** Data listing follows **

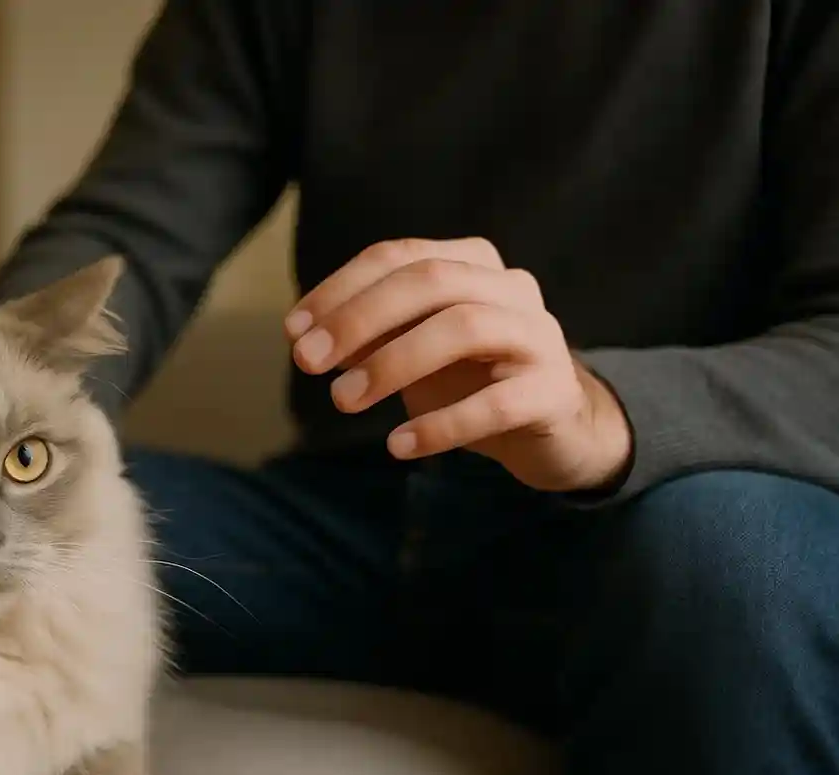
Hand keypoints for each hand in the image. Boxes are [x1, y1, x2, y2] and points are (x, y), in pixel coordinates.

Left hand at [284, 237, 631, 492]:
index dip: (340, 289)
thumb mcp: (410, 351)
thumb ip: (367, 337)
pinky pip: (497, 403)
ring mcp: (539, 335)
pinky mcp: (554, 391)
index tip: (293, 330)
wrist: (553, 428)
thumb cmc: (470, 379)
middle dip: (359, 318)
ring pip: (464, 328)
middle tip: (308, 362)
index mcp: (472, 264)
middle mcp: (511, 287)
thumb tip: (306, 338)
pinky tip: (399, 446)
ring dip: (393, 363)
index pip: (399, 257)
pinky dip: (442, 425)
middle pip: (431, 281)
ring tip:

** End of Data listing **

Task brief — The data above must be given back verbatim, minus its images.

Exercise solution —
Hand keypoints for each hand in the image. Boxes are [x1, y1, x2, y2] and points are (x, y), in pixel coordinates.

Left hand at [284, 237, 631, 492]:
index dip: (340, 289)
thumb mcp: (410, 351)
thumb ip: (367, 337)
pinky pip: (497, 403)
ring mcp: (539, 335)
pinky mcp: (554, 391)
index tip: (293, 330)
wrist: (553, 428)
thumb cmc: (470, 379)
middle dip: (359, 318)
ring pip: (464, 328)
middle tip: (308, 362)
index mcp: (472, 264)
middle mcp: (511, 287)
thumb tip: (306, 338)
pinky tip: (399, 446)
ring dip: (393, 363)
index pip: (399, 257)
pinky dip: (442, 425)
middle pip: (431, 281)
ring tip:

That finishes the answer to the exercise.